**Concave Lens Viva Questions with Answers**

*(i) Why is a concave lens known as a diverging lens?*

Ans: When a parallel beam of light is incident on a concave
lens the beam emerges as a divergent beam. Hence the lens is called a diverging
lens.

*(ii) What is the nature of the image formed when an object is placed in front of a concave lens?*

Ans: The images, virtual, erect diminished and is formed
within the focus of the lens

*(iii) In the experiment to find the focal length of a concave lens by combination method the focal length of the convex lens must be smaller than that of the concave lens. Why?*

Ans: So that the combination behaves as a convex lens and
forms real images.

*(iv) A convex lens of focal length +10 cm and a concave lens of focal length -10 cm are brought in contact. What is the focal length of the combinations?*

Ans: Infinity

*v) How will you distinguish between a convex lens and a concave lens?*

Ans: The lens is placed close to a printed matter. If the
image is magnified the lens is convex. If the image of the print is diminished
the lens is concave.

*vi) Can we form magnified image with a concave lens.*

Ans: No. The concave lens can form only diminished images.

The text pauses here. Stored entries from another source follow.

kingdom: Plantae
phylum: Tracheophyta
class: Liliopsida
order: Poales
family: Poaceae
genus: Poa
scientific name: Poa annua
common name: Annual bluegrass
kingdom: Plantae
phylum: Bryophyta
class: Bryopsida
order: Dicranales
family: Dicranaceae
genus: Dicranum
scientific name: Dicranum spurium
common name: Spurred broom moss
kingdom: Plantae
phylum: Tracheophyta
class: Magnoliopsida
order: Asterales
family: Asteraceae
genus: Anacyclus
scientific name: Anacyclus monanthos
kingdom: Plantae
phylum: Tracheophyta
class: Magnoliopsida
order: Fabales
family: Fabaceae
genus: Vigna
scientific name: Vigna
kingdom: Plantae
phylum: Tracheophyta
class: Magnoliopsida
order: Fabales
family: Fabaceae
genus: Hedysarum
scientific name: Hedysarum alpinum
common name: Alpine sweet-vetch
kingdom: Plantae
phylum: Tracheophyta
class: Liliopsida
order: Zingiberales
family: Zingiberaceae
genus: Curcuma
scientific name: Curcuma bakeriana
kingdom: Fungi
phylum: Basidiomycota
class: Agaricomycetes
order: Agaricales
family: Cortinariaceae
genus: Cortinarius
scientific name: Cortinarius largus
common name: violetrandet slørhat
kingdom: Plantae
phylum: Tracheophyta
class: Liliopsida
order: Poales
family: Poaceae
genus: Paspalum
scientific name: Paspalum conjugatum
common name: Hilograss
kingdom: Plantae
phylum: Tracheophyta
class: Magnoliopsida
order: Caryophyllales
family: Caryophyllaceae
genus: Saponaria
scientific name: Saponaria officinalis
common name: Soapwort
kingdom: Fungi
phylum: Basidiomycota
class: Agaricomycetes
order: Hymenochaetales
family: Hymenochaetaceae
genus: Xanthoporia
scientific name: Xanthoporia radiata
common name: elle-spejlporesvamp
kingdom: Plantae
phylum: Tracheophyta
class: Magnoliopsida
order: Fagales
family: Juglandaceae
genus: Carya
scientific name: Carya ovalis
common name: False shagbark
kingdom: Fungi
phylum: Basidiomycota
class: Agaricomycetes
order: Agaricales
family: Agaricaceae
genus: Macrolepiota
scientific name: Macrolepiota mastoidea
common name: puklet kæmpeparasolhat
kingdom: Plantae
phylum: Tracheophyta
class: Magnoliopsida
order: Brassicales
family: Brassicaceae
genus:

*vii) Aim of the Concave Lens Experiment*

Ans: To find the focal length of the given concave lens
using an auxiliary convex lens (i) in contact and (ii) out of contact.

*viii) Apparatus of the Concave Lens Experiment*

Illuminated wire gauze, concave lens, short focused convex
lens, screen, lens holder, etc.

*ix) Theory of the Concave Lens Experiment*

Ans:

__(1) Combination method (Lenses in contact):__
If F is the
focal length of the combination of a convex lens of focal length f' and concave
lens, of local length f , then,

1/F = 1/f’ + 1/f

Therefore, f = Ff’/(f’ - F)

__(2) Auxiliary convex lens method (Lenses out of contact)__
If u is the object
distance and v is the virtual image distance from the concave lens.

f = uv/(v - u)

*x) Procedure of the Concave Lens Experiment*

Ans:

**(1). Lenses in contact (combination method)**
The focal length (f’) of the convex lens is found out by
displacement method or u - v, method as described in previous blog post. The
convex lens is then kept in contact with the concave lens and focal length (F)
of the combination is found out by u – v method. If f is the focal length of
the concave lens, then,

1/F = 1/f’ + 1/f

Therefore, f = Ff’/(f’ - F)

__(2). Lenses out of contact (Auxiliary convex lens method)__
The convex lens is placed in front of the illuminated wire
gauze and the screen is adjusted on the other side of the lens so that a clear
image of the wire gauze is obtained on the screen. The position I

_{1}of the screen is noted. The concave lens L is then interposed between the convex lens and the screen. The image becomes blurred. The screen is then moved away from the lens until a clear image is obtained on it. The position I_{2}of the screen is noted. With respect to the concave lens if an object is placed at I_{2}, a virtual image will be obtained at I_{1}. Hence LI_{2}can be taken as u and LI_{1}as v. Then,
1/f = 1/u – 1/v

Therefore, f = uv/ (v - u)

The experiment is repeated for different positions of the
lens and the mean value of f is found out.